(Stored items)
■ ■ ■ ■ ■

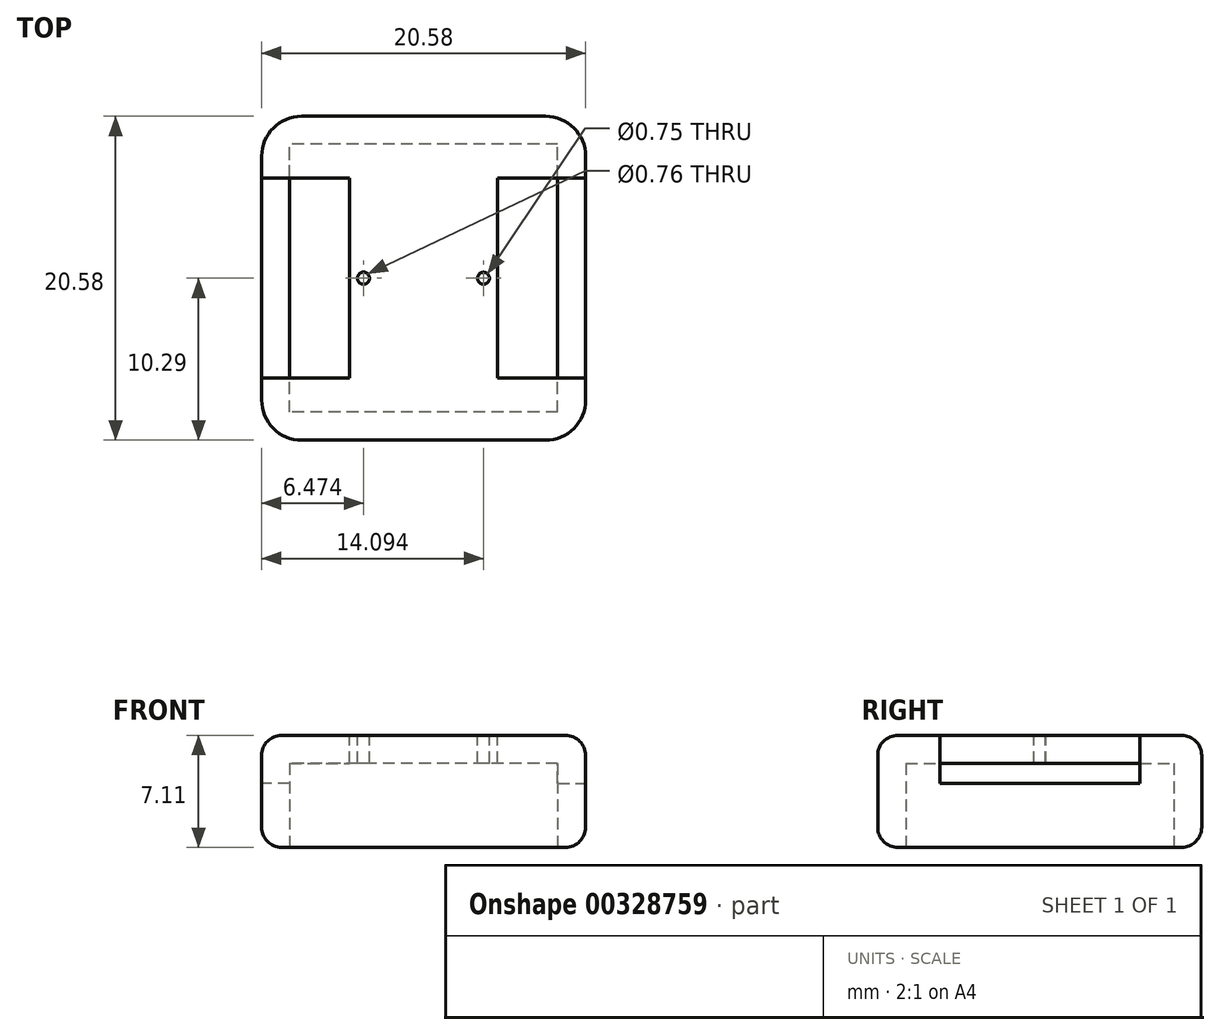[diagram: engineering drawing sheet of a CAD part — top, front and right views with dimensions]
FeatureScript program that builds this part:
annotation { "Feature Type Name" : "Feature", "Feature Type Description" : "" }
export const myFeature = defineFeature(function(context is Context, id is Id, definition is map)
    precondition{}
    {
        {
            var Q0;
            Q0=qCreatedBy(makeId("Top.planeOp"),FACE);
            var sketch = newSketch(context, id + "F0", { "sketchPlane" : qUnion([Q0])});
            skLineSegment(sketch, "E0.bottom", {"start": v(10.29, 10.29) * mm, "end": v(-10.29, 10.29) * mm});
            skLineSegment(sketch, "E0.top", {"start": v(10.29, -10.29) * mm, "end": v(-10.29, -10.29) * mm});
            skLineSegment(sketch, "E0.left", {"start": v(10.29, 10.29) * mm, "end": v(10.29, -10.29) * mm});
            skLineSegment(sketch, "E0.right", {"start": v(-10.29, 10.29) * mm, "end": v(-10.29, -10.29) * mm});
            skPoint(sketch, "E0.middle", {"position": v(0, 0) * mm});
            skSolve(sketch);
        }
        {
            var Q0;
            Q0=qSketchRegion(id+"F0",true);
            extrude(context, id + "F1", {"entities" : qUnion([Q0]), "depth" : 7.11 * mm});
        }
        {
            var Q0;
            Q0=makeQuery(id+"F1.opExtrude","CAP_FACE",FACE,{"disambiguationData":[OSD([sQuery(id+"F0.wireOp",EDGE,"E0.bottom"),sQuery(id+"F0.wireOp",EDGE,"E0.top"),sQuery(id+"F0.wireOp",EDGE,"E0.left"),sQuery(id+"F0.wireOp",EDGE,"E0.right")])],"isStart":true});
            var sketch = newSketch(context, id + "F2", { "sketchPlane" : qUnion([Q0])});
            skLineSegment(sketch, "E1.bottom", {"start": v(8.5, 8.5) * mm, "end": v(-8.5, 8.5) * mm});
            skLineSegment(sketch, "E1.top", {"start": v(8.5, -8.5) * mm, "end": v(-8.5, -8.5) * mm});
            skLineSegment(sketch, "E1.left", {"start": v(8.5, 8.5) * mm, "end": v(8.5, -8.5) * mm});
            skLineSegment(sketch, "E1.right", {"start": v(-8.5, 8.5) * mm, "end": v(-8.5, -8.5) * mm});
            skPoint(sketch, "E1.middle", {"position": v(0, 0) * mm});
            skSolve(sketch);
        }
        {
            var Q0;
            Q0=makeQuery(id+"F2.imprint","IMPRINT",FACE,{"disambiguationData":[TD([[makeQuery(id+"F2.imprint","IMPRINT",EDGE,{"derivedFrom":sQuery(id+"F2.wireOp",EDGE,"E1.bottom")}),1.0]])]});
            extrude(context, id + "F3", {"entities" : qUnion([Q0]), "operationType" : NewBodyOperationType.REMOVE, "oppositeDirection" : true, "depth" : 5.33 * mm});
        }
        {
            var Q0;
            Q0=makeQuery(id+"F1.opExtrude","SWEPT_EDGE",EDGE,{"disambiguationData":[OSD([sQuery(id+"F0.wireOp",EDGE,"E0.top"),sQuery(id+"F0.wireOp",EDGE,"E0.right")])]});
            var Q1;
            Q1=makeQuery(id+"F1.opExtrude","SWEPT_EDGE",EDGE,{"disambiguationData":[OSD([sQuery(id+"F0.wireOp",EDGE,"E0.bottom"),sQuery(id+"F0.wireOp",EDGE,"E0.left")])]});
            var Q2;
            Q2=makeQuery(id+"F1.opExtrude","SWEPT_EDGE",EDGE,{"disambiguationData":[OSD([sQuery(id+"F0.wireOp",EDGE,"E0.top"),sQuery(id+"F0.wireOp",EDGE,"E0.left")])]});
            var Q3;
            Q3=makeQuery(id+"F1.opExtrude","SWEPT_EDGE",EDGE,{"disambiguationData":[OSD([sQuery(id+"F0.wireOp",EDGE,"E0.bottom"),sQuery(id+"F0.wireOp",EDGE,"E0.right")])]});
            fillet(context, id + "F4", {"entities" : qUnion([Q0, Q1, Q2, Q3]), "radius" : 2.54 * mm, "tangentPropagation" : true, "allowEdgeOverflow" : false});
        }
        {
            var Q0;
            Q0=makeQuery(id+"F1.opExtrude","CAP_FACE",FACE,{"disambiguationData":[OSD([sQuery(id+"F0.wireOp",EDGE,"E0.bottom"),sQuery(id+"F0.wireOp",EDGE,"E0.top"),sQuery(id+"F0.wireOp",EDGE,"E0.left"),sQuery(id+"F0.wireOp",EDGE,"E0.right")])],"isStart":false});
            var sketch = newSketch(context, id + "F5", { "sketchPlane" : qUnion([Q0])});
            skLineSegment(sketch, "E2.bottom", {"start": v(-4.7, 6.35) * mm, "end": v(-15.88, 6.35) * mm});
            skLineSegment(sketch, "E2.top", {"start": v(-4.7, -6.35) * mm, "end": v(-15.88, -6.35) * mm});
            skLineSegment(sketch, "E2.left", {"start": v(-4.7, 6.35) * mm, "end": v(-4.7, -6.35) * mm});
            skLineSegment(sketch, "E2.right", {"start": v(-15.88, 6.35) * mm, "end": v(-15.88, -6.35) * mm});
            skPoint(sketch, "E2.middle", {"position": v(-10.29, 0) * mm});
            skSolve(sketch);
        }
        {
            var Q0;
            {var subQ0=sQuery(id+"F5.wireOp",EDGE,"E2.left");Q0=makeQuery(id+"F5.imprint","IMPRINT",FACE,{"disambiguationData":[TD([[makeQuery(id+"F5.imprint","IMPRINT",EDGE,{"derivedFrom":subQ0}),-1.0]])]});}
            extrude(context, id + "F6", {"entities" : qUnion([Q0]), "operationType" : NewBodyOperationType.REMOVE, "oppositeDirection" : true, "depth" : 3.05 * mm});
        }
        {
            var Q0;
            Q0=makeQuery(id+"F1.opExtrude","CAP_FACE",FACE,{"disambiguationData":[OSD([sQuery(id+"F0.wireOp",EDGE,"E0.bottom"),sQuery(id+"F0.wireOp",EDGE,"E0.top"),sQuery(id+"F0.wireOp",EDGE,"E0.left"),sQuery(id+"F0.wireOp",EDGE,"E0.right")])],"isStart":false});
            var sketch = newSketch(context, id + "F7", { "sketchPlane" : qUnion([Q0])});
            skLineSegment(sketch, "E3.bottom", {"start": v(4.7, 6.35) * mm, "end": v(15.88, 6.35) * mm});
            skLineSegment(sketch, "E3.top", {"start": v(4.7, -6.35) * mm, "end": v(15.88, -6.35) * mm});
            skLineSegment(sketch, "E3.left", {"start": v(4.7, 6.35) * mm, "end": v(4.7, -6.35) * mm});
            skLineSegment(sketch, "E3.right", {"start": v(15.88, 6.35) * mm, "end": v(15.88, -6.35) * mm});
            skPoint(sketch, "E3.middle", {"position": v(10.29, 0) * mm});
            skSolve(sketch);
        }
        {
            var Q0;
            Q0=qSketchRegion(id+"F7",true);
            extrude(context, id + "F8", {"entities" : qUnion([Q0]), "operationType" : NewBodyOperationType.REMOVE, "oppositeDirection" : true, "depth" : 3.05 * mm});
        }
        {
            var Q0;
            Q0=makeQuery(id+"F1.opExtrude","CAP_FACE",FACE,{"disambiguationData":[OSD([sQuery(id+"F0.wireOp",EDGE,"E0.bottom"),sQuery(id+"F0.wireOp",EDGE,"E0.top"),sQuery(id+"F0.wireOp",EDGE,"E0.left"),sQuery(id+"F0.wireOp",EDGE,"E0.right")])],"isStart":false});
            var sketch = newSketch(context, id + "F9", { "sketchPlane" : qUnion([Q0])});
            skPoint(sketch, "E4.middle", {"position": v(0, 0) * mm});
            skCircle(sketch, "E5", {"center": v(-3.82, 0) * mm, "radius": 0.38 * mm});
            skCircle(sketch, "E6", {"center": v(3.8, 0) * mm, "radius": 0.38 * mm});
            skSolve(sketch);
        }
        {
            var Q0;
            Q0=qSketchRegion(id+"F9",true);
            extrude(context, id + "F10", {"entities" : qUnion([Q0]), "operationType" : NewBodyOperationType.REMOVE, "oppositeDirection" : true, "depth" : 1.78 * mm});
        }
        {
            var Q0;
            Q0=makeQuery(id+"F1.opExtrude","CAP_EDGE",EDGE,{"disambiguationData":[OSD([sQuery(id+"F0.wireOp",EDGE,"E0.bottom")])],"isStart":false});
            var Q1;
            Q1=makeQuery(id+"F1.opExtrude","CAP_EDGE",EDGE,{"disambiguationData":[OSD([sQuery(id+"F0.wireOp",EDGE,"E0.top")])],"isStart":false});
            fillet(context, id + "F11", {"entities" : qUnion([Q0, Q1]), "radius" : 1.27 * mm, "tangentPropagation" : true, "allowEdgeOverflow" : false});
        }
        {
            var Q0;
            Q0=makeQuery(id+"F1.opExtrude","CAP_EDGE",EDGE,{"disambiguationData":[OSD([sQuery(id+"F0.wireOp",EDGE,"E0.right")])],"isStart":true});
            var Q1;
            Q1=makeQuery(id+"F1.opExtrude","CAP_EDGE",EDGE,{"disambiguationData":[OSD([sQuery(id+"F0.wireOp",EDGE,"E0.bottom")])],"isStart":true});
            var Q2;
            {var subQ0=sQuery(id+"F0.wireOp",EDGE,"E0.right");var subQ1=sQuery(id+"F0.wireOp",EDGE,"E0.bottom");Q2=makeQuery(id+"F4.opFillet","BLEND_EDGE",EDGE,{"blendedFrom":[makeQuery(id+"F1.opExtrude","SWEPT_EDGE",EDGE,{"disambiguationData":[OSD([subQ1,subQ0])]}),makeQuery(id+"F1.opExtrude","CAP_FACE",FACE,{"disambiguationData":[OSD([subQ1,sQuery(id+"F0.wireOp",EDGE,"E0.top"),sQuery(id+"F0.wireOp",EDGE,"E0.left"),subQ0])],"isStart":true})],"blendedInto":[makeQuery(id+"F1.opExtrude","CAP_FACE",FACE,{"disambiguationData":[OSD([subQ1,sQuery(id+"F0.wireOp",EDGE,"E0.top"),sQuery(id+"F0.wireOp",EDGE,"E0.left"),subQ0])],"isStart":true})]});}
            fillet(context, id + "F12", {"entities" : qUnion([Q0, Q1, Q2]), "radius" : 1.27 * mm, "tangentPropagation" : true, "allowEdgeOverflow" : false});
        }
    });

■ ■ ■ ■ ■

# PROBLEM REQUIREMENTS
Output the lines from the start of the items through the line that contains "export const myFeature", keeping every character unchanged. Leave the pictures out of your answer.

# ANSWER TO THIS TASK
[diagram: engineering drawing sheet of a CAD part — top, front and right views with dimensions]
FeatureScript program that builds this part:
annotation { "Feature Type Name" : "Feature", "Feature Type Description" : "" }
export const myFeature = defineFeature(function(context is Context, id is Id, definition is map)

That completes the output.